# [Opdracht]
Geef de volledige tekst over de subsidiezaak hieronder woordelijk weer.

# [Oefentekst]
╔══

Tijdens de zitting op 21 september 2016 en de voortzetting op 25 november 2016, waarbij partijen niet verschenen, heeft het College de zaak behandeld. Appellante voerde aan dat de minister de subsidieregeling naar de letter juist had toegepast, maar niet naar de geest, en dat de samenwerking en gemaakte kosten niet voldoende waren meegewogen. Het College overwoog dat de minister bevoegd was om de subsidie lager vast te stellen, omdat appellante niet voldeed aan de voorwaarden van de subsidieregeling, met name dat zestig procent van de totale projectkosten uit overige kosten moest bestaan.

Het College concludeerde dat de minister terecht de subsidie had verlaagd en dat de terugvordering van de onverschuldigd betaalde subsidie gerechtvaardigd was. De uitspraak benadrukt het belang van samenwerking en het maken van subsidiabele kosten in het kader van de subsidieregeling. Het beroep van appellante werd ongegrond verklaard, en er werd geen proceskostenveroordeling opgelegd.

Uitspraak

uitspraak

COLLEGE VAN BEROEP VOOR HET BEDRIJFSLEVEN

zaaknummer: 15/893
27304

uitspraak van de enkelvoudige kamer van 29 december 2016 in de zaak tussen

[naam] ( [naam] ) B.V., te [plaats] , appellante
(gemachtigde: H. van Brussel),
en

de minister van Economische Zaken, verweerder

(gemachtigde: mr. P. Kooiman).

╚══

# [Fragment uit lijst]

╔══

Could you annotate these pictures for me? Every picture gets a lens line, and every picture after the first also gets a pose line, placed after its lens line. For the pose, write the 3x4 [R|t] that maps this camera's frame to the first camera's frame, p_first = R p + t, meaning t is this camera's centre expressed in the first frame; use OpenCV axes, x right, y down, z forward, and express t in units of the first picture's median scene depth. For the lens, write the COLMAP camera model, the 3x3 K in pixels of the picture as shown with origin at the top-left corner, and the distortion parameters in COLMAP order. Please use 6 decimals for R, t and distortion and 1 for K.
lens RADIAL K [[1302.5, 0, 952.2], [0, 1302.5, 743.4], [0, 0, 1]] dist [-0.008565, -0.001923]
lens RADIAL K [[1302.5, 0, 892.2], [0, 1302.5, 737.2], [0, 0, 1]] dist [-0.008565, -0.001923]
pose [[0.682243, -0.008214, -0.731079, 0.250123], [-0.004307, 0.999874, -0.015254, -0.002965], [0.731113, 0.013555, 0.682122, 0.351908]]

╚══
╔══

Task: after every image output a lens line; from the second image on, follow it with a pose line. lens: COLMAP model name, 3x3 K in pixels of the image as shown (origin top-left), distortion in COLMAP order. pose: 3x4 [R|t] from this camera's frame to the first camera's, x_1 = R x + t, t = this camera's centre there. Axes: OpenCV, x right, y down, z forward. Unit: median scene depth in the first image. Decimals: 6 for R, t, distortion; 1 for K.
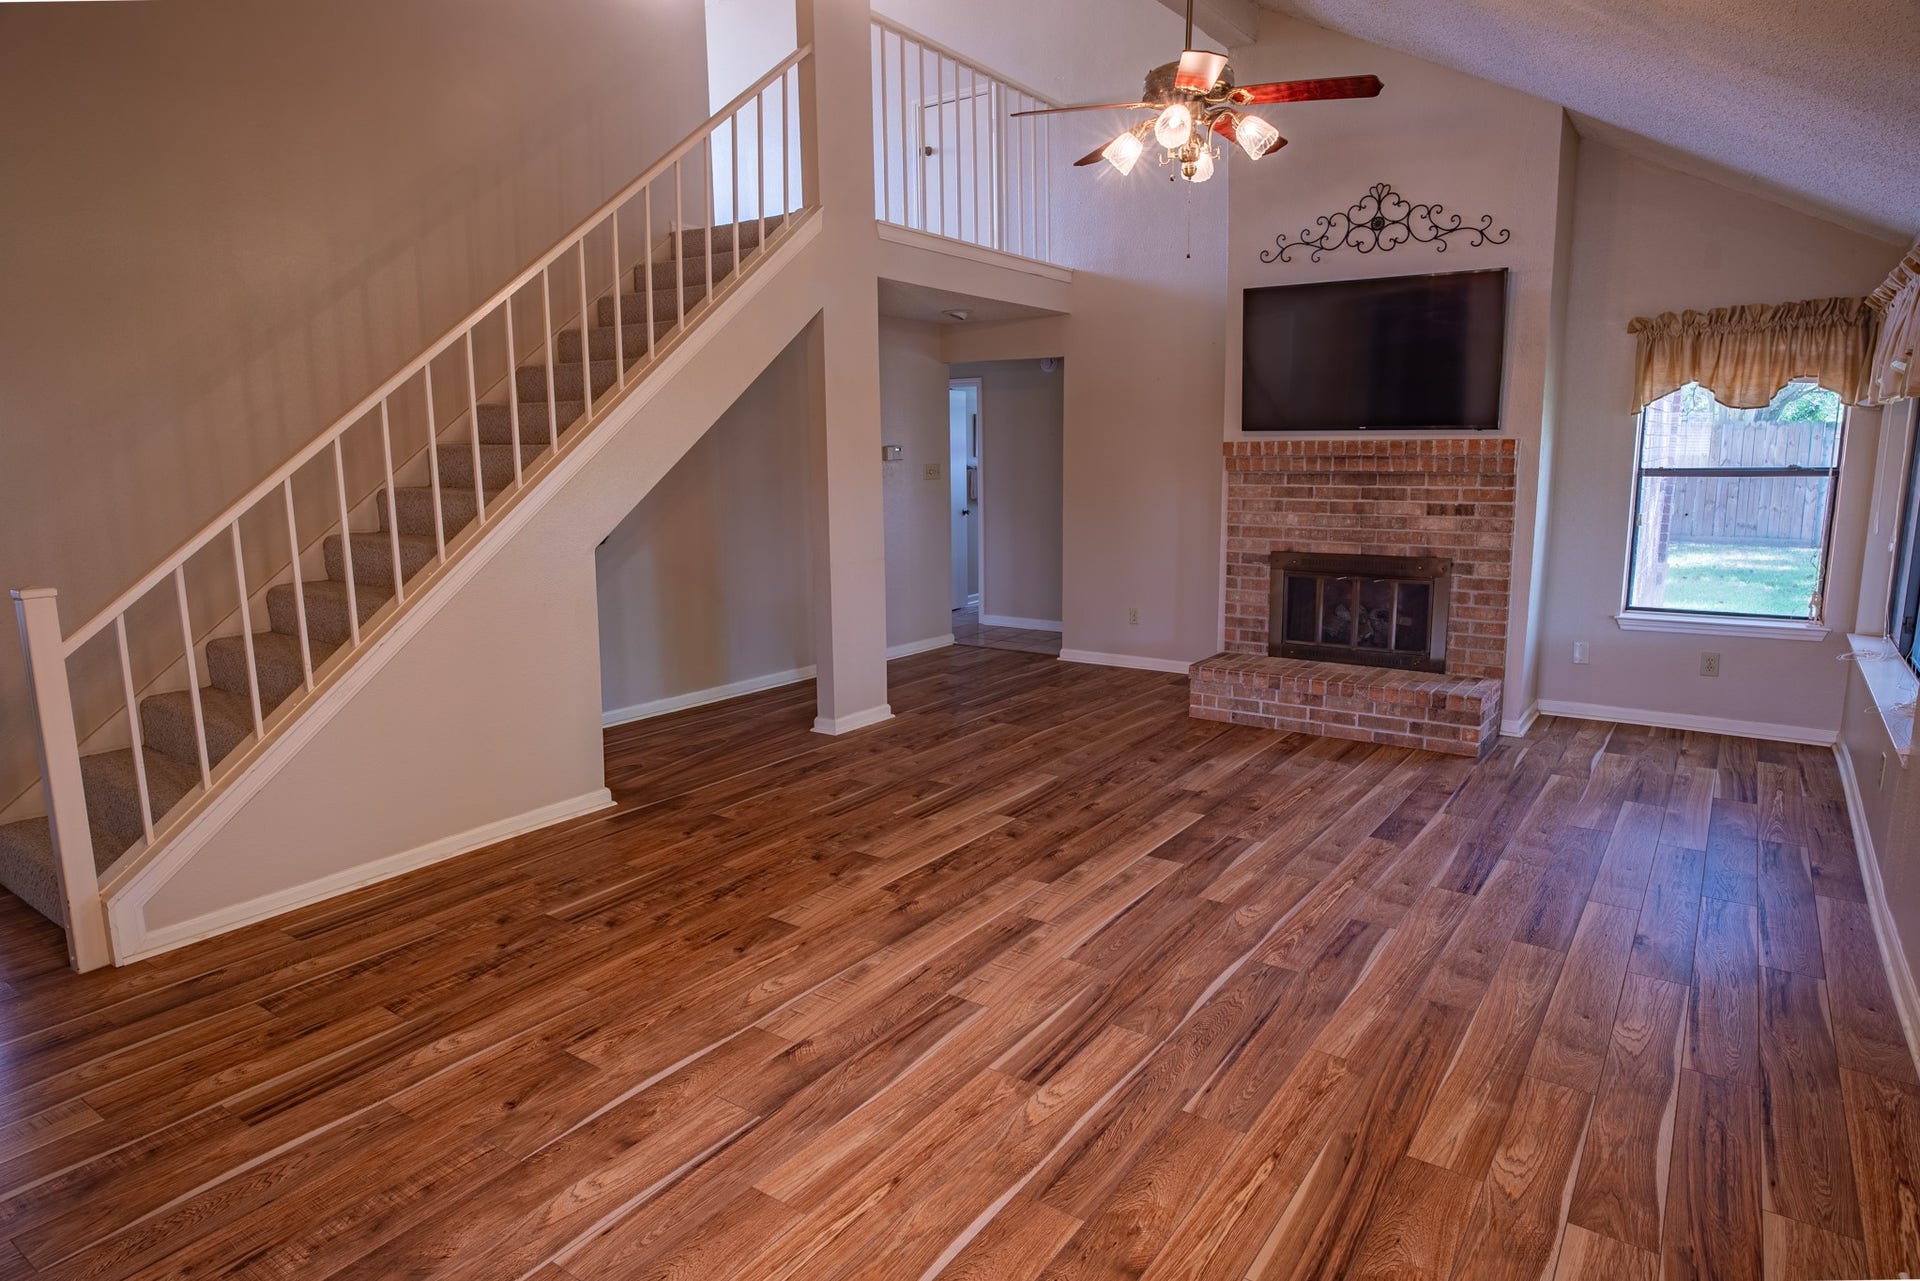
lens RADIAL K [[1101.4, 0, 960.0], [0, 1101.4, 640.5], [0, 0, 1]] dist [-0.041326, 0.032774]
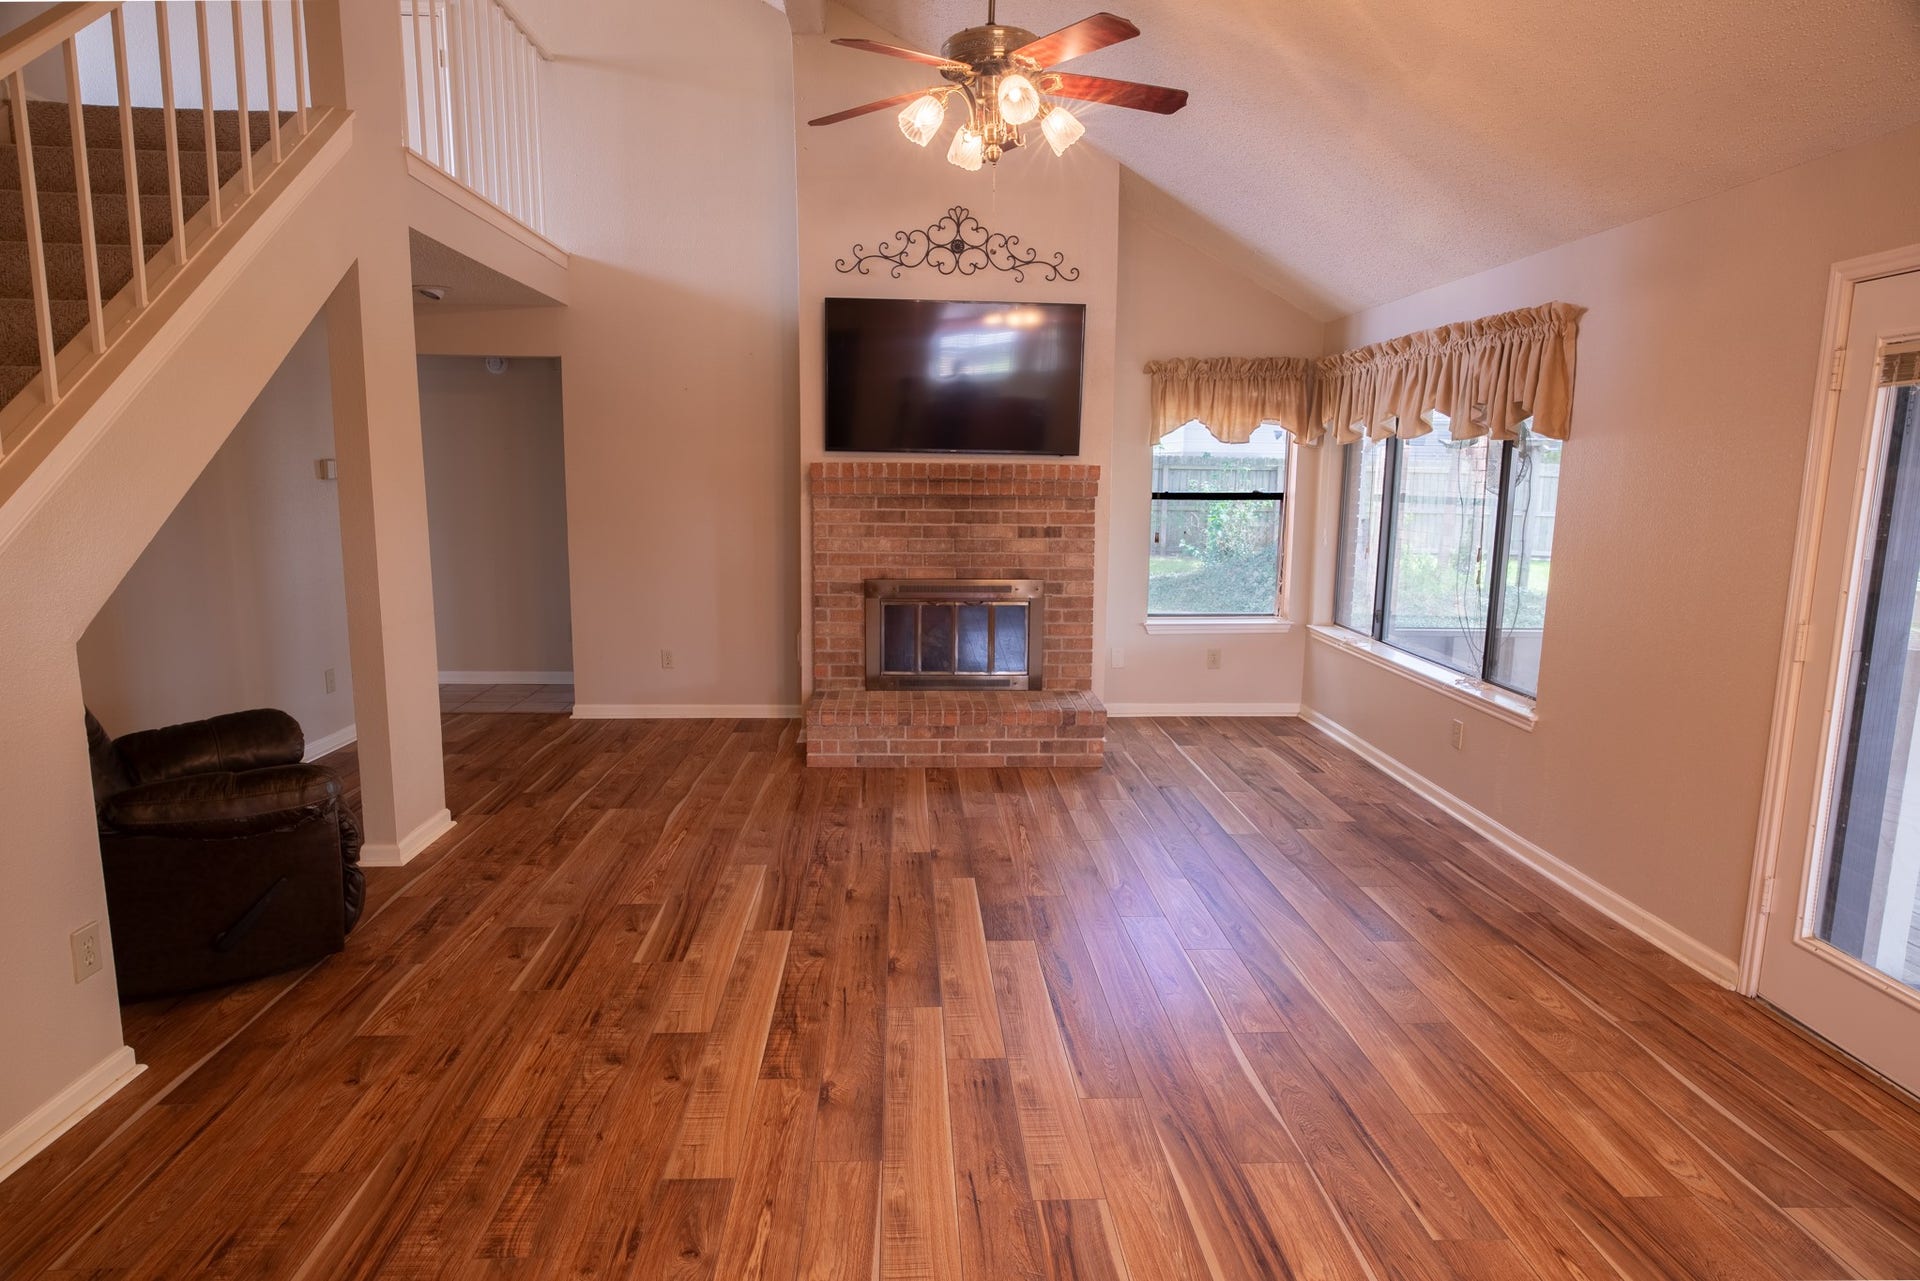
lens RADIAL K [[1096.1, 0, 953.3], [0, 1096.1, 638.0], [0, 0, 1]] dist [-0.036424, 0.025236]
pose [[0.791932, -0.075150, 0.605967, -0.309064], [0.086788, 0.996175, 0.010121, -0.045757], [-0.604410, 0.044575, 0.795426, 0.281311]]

╚══

# [Antwoord]
Tijdens de zitting op 21 september 2016 en de voortzetting op 25 november 2016, waarbij partijen niet verschenen, heeft het College de zaak behandeld. Appellante voerde aan dat de minister de subsidieregeling naar de letter juist had toegepast, maar niet naar de geest, en dat de samenwerking en gemaakte kosten niet voldoende waren meegewogen. Het College overwoog dat de minister bevoegd was om de subsidie lager vast te stellen, omdat appellante niet voldeed aan de voorwaarden van de subsidieregeling, met name dat zestig procent van de totale projectkosten uit overige kosten moest bestaan.

Het College concludeerde dat de minister terecht de subsidie had verlaagd en dat de terugvordering van de onverschuldigd betaalde subsidie gerechtvaardigd was. De uitspraak benadrukt het belang van samenwerking en het maken van subsidiabele kosten in het kader van de subsidieregeling. Het beroep van appellante werd ongegrond verklaard, en er werd geen proceskostenveroordeling opgelegd.

Uitspraak

uitspraak

COLLEGE VAN BEROEP VOOR HET BEDRIJFSLEVEN

zaaknummer: 15/893
27304

uitspraak van de enkelvoudige kamer van 29 december 2016 in de zaak tussen

[naam] ( [naam] ) B.V., te [plaats] , appellante
(gemachtigde: H. van Brussel),
en

de minister van Economische Zaken, verweerder

(gemachtigde: mr. P. Kooiman).